In the President’s usual practice of handling the situation in the Niger Delta, we must not miss the deployment of a large-scale military presence in the region to curb threats to infrastructure. Under the circumstances, this option, most often adopted by the government, does not seem to be achieving the expected results, as industry watchers warn that militancy is becoming more and more prevalent in the region.
As a result of the prevailing situation, the Federal Government must review its position concerning the Niger Delta.
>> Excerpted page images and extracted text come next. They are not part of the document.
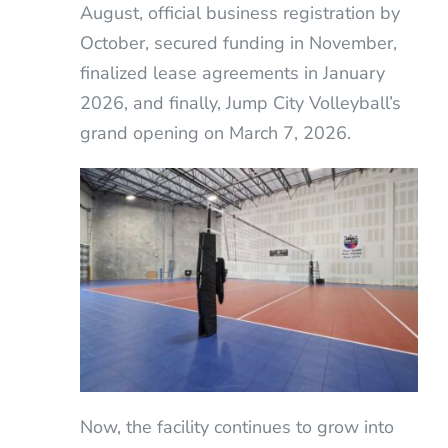
August, official business registration by
October, secured funding in November,
finalized lease agreements in January
2026, and finally, Jump City Volleyball’s
grand opening on March 7, 2026.
Now, the facility continues to grow into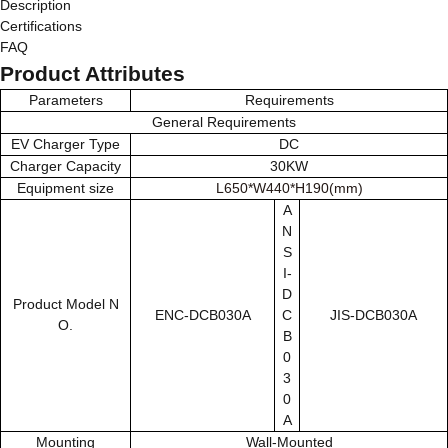
Description
Certifications
FAQ
Product Attributes
Parameters
Requirements
General Requirements
EV Charger Type
DC
Charger Capacity
30KW
Equipment size
L650*W440*H190(mm)
A
N
S
I-
D
Product Model N
ENC-DCB030A
C
JIS-DCB030A
O.
B
0
3
0
A
Mounting
Wall-Mounted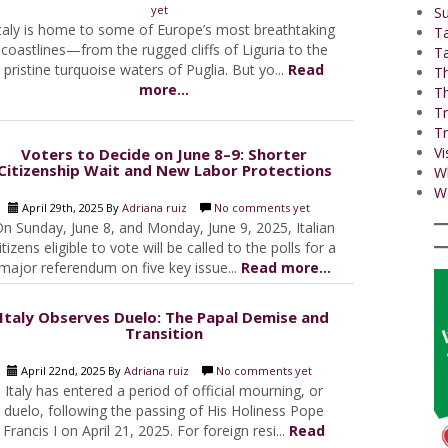
yet
Su
taly is home to some of Europe’s most breathtaking
T
coastlines—from the rugged cliffs of Liguria to the
Ta
pristine turquoise waters of Puglia. But yo...
Read
Th
more...
Th
Tr
Tr
Vi
Voters to Decide on June 8–9: Shorter
Citizenship Wait and New Labor Protections
W
Wo
April 29th, 2025 By
Adriana ruiz
No comments yet
n Sunday, June 8, and Monday, June 9, 2025, Italian
itizens eligible to vote will be called to the polls for a
major referendum on five key issue...
Read more...
Italy Observes Duelo: The Papal Demise and
Transition
April 22nd, 2025 By
Adriana ruiz
No comments yet
Italy has entered a period of official mourning, or
duelo, following the passing of His Holiness Pope
Francis I on April 21, 2025. For foreign resi...
Read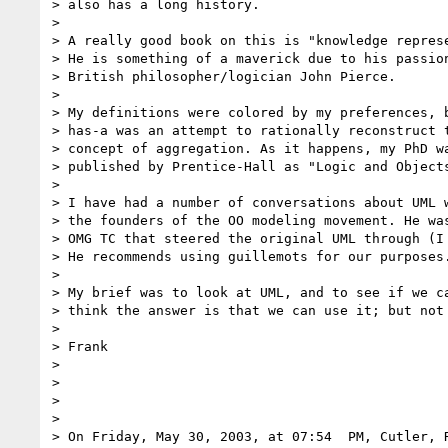
> also has a long history.

>

> A really good book on this is "knowledge represe
> He is something of a maverick due to his passion
> British philosopher/logician John Pierce.

>

> My definitions were colored by my preferences, b
> has-a was an attempt to rationally reconstruct t
> concept of aggregation. As it happens, my PhD wa
> published by Prentice-Hall as "Logic and Objects
>

> I have had a number of conversations about UML w
> the founders of the OO modeling movement. He was
> OMG TC that steered the original UML through (I 
> He recommends using guillemots for our purposes.
>

> My brief was to look at UML, and to see if we ca
> think the answer is that we can use it; but not 
>

> Frank

>

>

>

>

> On Friday, May 30, 2003, at 07:54  PM, Cutler, R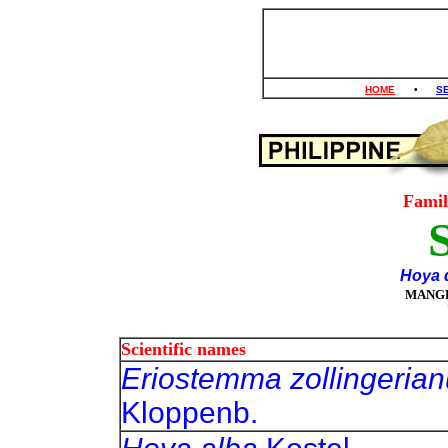
HOME
•
S
Fami
Hoya d
MANG
Scientific names
Eriostemma zollingeria
Kloppenb.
They must readjust their policy direction from the standpoint of the people in the region, who are concerned about the current state of affairs, especially the inconsistency related to the existing palliative care for their plight.
The NDDC, which was created specifically to thwart the present state of affairs, is a great example. Its operative failures and the ensuing launch of the forensic audit exercise on it substantiate the complete breakdown of the commission’s objectives and the need for a new set-up to supplant the old order.
Since the appointment of a substantive board of directors to redesign and refocus the NDDC is one of the cardinal demands of the NDA and other recalcitrant interests in the region, then, it is in the long-term interests of the government, the region, and the country as a whole to oblige such requests as soon as possible.
All things considered, the threat by the militant group to destroy oil installations is strongly denounced. We believe that violence cannot be the means to address grievances. There are peaceful ways and the group should exploit them. In addition, members of this group are urged to channel their grievances to the appropriate authorities and wait for action to be taken on them.
However, we request the Federal Government to move swiftly to meet the age-old demands of the militants and the Niger Delta people. On the inauguration of the NDDC board, our position is clear; forensic audit should never be employed as an excuse to delay its investiture. The country is already undergoing severe economic hardship. Therefore, anything to make the predicament worse at this point should be prevented.